I also want to create a calm environment. Too much stuff can be so overstimulating for the type of clients that I see. And to be honest I don’t want my office to be too comfy. A few years ago I had a soft comfy couch for my clients to sit on, but I had more than one curl up and try to go to sleep! Now I have firm chairs that do not promote nap time! The few toys, art supplies and fidgets that I have I keep put away, and I only get them out if I think they will be help us accomplish a therapeutic task.
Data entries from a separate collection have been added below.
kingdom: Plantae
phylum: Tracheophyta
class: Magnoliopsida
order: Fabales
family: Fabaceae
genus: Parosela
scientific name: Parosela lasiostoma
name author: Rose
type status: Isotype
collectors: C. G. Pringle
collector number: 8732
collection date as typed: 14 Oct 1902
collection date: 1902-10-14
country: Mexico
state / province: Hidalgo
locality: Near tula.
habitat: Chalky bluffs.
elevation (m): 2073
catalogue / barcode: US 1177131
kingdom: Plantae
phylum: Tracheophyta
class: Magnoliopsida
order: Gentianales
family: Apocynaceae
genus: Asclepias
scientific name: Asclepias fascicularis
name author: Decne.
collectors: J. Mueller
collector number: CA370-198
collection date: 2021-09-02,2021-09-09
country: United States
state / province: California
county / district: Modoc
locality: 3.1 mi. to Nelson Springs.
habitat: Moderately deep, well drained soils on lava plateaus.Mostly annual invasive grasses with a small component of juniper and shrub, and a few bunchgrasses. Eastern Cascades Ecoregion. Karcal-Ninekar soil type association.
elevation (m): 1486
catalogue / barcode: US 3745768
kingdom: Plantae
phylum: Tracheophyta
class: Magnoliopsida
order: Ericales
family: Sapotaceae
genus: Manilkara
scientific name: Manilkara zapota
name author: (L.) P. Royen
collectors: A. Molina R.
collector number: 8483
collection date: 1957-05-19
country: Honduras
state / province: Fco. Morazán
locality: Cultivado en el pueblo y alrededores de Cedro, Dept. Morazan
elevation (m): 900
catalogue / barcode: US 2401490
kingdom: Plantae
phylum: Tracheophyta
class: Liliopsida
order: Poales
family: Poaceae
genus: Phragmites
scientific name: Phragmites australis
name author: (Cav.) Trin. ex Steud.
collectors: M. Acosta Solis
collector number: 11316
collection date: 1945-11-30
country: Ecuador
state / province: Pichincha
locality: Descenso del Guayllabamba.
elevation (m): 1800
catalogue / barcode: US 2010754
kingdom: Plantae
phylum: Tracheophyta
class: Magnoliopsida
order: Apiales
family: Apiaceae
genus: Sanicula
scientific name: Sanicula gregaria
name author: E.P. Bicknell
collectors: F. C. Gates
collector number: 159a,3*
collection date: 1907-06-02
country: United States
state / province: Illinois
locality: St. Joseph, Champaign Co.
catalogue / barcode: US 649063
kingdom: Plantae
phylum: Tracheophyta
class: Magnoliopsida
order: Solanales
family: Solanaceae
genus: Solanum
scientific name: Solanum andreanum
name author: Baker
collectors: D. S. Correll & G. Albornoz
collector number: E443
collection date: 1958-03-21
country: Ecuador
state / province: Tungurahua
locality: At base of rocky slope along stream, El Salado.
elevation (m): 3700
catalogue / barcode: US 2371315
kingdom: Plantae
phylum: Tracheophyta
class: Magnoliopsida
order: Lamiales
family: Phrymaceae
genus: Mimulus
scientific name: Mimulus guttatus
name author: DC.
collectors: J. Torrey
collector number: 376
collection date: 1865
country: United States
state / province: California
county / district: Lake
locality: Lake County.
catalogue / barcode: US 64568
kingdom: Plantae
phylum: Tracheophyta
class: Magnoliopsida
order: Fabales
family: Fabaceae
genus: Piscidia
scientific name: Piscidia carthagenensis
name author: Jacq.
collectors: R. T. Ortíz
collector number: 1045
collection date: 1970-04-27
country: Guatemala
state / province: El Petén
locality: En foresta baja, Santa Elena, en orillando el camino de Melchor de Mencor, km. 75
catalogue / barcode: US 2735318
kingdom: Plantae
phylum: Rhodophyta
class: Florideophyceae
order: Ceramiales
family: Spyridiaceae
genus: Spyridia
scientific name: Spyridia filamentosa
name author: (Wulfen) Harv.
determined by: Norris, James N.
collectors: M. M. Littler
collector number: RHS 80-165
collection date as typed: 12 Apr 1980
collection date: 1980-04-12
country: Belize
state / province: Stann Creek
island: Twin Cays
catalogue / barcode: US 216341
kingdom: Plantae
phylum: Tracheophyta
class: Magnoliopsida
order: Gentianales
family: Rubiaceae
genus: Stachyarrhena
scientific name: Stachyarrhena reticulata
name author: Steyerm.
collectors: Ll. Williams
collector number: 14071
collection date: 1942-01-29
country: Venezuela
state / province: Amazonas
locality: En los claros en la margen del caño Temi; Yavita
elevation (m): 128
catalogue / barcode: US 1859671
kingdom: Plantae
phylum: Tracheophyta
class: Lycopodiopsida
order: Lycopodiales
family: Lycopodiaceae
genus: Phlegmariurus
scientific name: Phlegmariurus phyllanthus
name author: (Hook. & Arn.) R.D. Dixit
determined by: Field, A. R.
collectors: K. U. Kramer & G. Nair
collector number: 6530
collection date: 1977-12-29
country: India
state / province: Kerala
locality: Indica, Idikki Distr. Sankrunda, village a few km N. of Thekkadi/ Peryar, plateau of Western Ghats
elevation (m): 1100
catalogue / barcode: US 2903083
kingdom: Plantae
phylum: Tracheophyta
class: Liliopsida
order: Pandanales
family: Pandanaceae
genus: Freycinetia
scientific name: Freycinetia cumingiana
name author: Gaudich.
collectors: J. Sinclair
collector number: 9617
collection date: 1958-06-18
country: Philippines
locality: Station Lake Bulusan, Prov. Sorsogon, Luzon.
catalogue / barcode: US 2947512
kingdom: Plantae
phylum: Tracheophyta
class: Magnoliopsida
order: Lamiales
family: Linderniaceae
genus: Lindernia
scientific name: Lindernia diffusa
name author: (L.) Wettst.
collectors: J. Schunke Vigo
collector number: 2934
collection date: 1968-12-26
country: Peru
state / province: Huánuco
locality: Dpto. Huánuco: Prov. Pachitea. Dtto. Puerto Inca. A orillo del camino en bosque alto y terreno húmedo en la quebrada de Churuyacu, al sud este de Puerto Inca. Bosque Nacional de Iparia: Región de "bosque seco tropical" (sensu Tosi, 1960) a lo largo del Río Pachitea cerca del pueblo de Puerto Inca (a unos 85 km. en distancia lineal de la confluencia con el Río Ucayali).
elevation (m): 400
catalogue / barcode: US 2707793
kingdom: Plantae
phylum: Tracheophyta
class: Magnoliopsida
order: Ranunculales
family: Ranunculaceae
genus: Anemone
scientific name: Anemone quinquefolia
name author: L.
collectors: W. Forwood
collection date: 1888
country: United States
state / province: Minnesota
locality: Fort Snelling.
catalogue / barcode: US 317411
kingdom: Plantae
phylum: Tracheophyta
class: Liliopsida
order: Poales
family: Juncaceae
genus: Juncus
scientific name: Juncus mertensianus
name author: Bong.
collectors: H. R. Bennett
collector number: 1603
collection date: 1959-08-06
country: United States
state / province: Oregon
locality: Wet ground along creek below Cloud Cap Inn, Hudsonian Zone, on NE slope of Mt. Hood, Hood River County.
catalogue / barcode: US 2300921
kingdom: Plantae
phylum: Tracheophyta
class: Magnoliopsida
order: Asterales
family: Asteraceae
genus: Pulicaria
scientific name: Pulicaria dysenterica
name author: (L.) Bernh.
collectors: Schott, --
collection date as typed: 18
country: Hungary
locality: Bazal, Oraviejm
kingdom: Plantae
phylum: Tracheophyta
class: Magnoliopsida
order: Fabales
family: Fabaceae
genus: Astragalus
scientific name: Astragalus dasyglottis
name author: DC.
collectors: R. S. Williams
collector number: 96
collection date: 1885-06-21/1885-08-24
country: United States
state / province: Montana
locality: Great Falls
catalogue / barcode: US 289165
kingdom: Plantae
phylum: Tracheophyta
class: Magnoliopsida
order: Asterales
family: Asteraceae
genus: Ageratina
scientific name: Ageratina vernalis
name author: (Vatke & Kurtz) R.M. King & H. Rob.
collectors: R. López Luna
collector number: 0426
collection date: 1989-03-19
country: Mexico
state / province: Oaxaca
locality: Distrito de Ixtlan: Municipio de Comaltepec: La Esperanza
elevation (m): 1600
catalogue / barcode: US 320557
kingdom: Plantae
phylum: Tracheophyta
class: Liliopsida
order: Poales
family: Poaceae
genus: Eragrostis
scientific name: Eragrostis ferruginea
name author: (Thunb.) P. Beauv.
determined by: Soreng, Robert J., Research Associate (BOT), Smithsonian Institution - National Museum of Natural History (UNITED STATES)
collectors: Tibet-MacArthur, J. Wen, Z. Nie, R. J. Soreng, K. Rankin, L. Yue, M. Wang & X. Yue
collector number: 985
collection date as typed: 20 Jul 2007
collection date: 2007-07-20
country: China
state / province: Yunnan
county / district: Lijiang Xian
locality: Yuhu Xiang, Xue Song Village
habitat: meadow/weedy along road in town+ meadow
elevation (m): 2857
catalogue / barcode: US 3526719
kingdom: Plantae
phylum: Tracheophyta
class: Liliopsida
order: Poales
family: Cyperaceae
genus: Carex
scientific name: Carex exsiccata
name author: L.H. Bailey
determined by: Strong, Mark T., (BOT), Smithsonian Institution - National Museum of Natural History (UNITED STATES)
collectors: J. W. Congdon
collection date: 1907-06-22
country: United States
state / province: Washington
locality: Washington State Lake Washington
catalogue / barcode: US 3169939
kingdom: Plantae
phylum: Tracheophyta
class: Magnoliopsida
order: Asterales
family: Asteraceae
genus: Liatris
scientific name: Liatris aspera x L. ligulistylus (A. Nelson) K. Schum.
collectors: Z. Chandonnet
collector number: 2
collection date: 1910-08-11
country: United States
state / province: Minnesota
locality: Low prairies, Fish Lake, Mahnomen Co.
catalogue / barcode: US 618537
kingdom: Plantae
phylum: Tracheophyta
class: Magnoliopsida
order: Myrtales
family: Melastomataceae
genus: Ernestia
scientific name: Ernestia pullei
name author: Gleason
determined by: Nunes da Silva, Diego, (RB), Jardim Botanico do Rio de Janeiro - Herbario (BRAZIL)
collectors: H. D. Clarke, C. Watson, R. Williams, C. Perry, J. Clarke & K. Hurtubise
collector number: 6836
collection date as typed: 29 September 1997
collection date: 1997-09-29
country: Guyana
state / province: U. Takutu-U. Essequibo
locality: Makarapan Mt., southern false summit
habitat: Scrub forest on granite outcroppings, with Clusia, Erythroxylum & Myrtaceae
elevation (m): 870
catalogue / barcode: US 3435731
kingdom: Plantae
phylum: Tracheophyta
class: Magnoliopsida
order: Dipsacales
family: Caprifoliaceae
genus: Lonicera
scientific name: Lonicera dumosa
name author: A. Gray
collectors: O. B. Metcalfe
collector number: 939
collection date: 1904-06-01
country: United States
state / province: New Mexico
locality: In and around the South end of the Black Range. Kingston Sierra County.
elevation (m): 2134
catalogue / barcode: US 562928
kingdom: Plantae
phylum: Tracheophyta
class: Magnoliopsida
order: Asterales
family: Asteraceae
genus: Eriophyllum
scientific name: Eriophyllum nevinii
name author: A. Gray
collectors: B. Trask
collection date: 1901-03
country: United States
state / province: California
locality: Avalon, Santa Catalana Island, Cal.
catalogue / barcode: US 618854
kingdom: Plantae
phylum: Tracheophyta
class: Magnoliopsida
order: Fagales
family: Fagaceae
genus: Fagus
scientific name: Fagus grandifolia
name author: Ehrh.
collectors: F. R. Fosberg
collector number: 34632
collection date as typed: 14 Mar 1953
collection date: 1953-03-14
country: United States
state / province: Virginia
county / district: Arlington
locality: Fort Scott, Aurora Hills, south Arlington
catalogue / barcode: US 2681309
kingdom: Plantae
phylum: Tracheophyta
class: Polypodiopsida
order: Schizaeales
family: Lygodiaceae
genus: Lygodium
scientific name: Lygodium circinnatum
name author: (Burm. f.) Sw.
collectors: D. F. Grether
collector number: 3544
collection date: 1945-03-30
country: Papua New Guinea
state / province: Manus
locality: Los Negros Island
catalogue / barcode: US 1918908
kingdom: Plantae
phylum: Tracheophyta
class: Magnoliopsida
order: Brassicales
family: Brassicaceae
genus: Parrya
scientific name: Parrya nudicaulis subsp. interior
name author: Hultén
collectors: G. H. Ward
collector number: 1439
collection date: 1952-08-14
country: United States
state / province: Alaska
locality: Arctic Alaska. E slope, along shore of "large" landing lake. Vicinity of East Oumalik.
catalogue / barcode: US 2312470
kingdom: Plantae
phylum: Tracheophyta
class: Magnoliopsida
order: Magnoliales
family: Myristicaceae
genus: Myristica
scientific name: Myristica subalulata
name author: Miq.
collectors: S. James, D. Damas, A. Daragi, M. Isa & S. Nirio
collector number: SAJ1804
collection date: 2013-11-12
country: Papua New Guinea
This all makes me sound a bit tough but really that is not my MO at all! I just want to get something done during the time I have with my client. If I display the legos, my clients will gladly spend all their time playing with the legos. If I keep out the art supplies, my clients would be happy to spend their time drawing instead of talking about problems and feelings!! Who wants to do that, especially if talking about feelings is already really difficult!
There is one item I do display in my office, right on my desk.This is a completely unsolicited plug for my favorite gadget – the Time Timer. And no, I am in no way connected with the company! Many of my clients have great difficulty understanding time. I want them to know they are not stuck in my office working on skills for an interminable amount of time, just 45 minutes. So, I set the Time Timer, and let them know that when the red is gone, their time is up, they can pick out a prize (the most popular prize in my treasure chest is my rapidly diminishing supply of old Pokeman cards that my own kids used to collect years ago) and leave. They can see the red zone shrinking down as the 45 minutes elapse. I have had a few stare at it so much that for those clients I have had to put the Time Timer away too! But most of the time it helps us get through the therapy session more successfully.
Most of my readers are probably not therapists, but this concept applies to helping your child structure homework time, chore time, even time out time! If your child has trouble with understanding time I recommend trying a Time Timer (and try keeping a lot of the other distractions put away while you are at it!).
Do you have a favorite gadget? Do tell!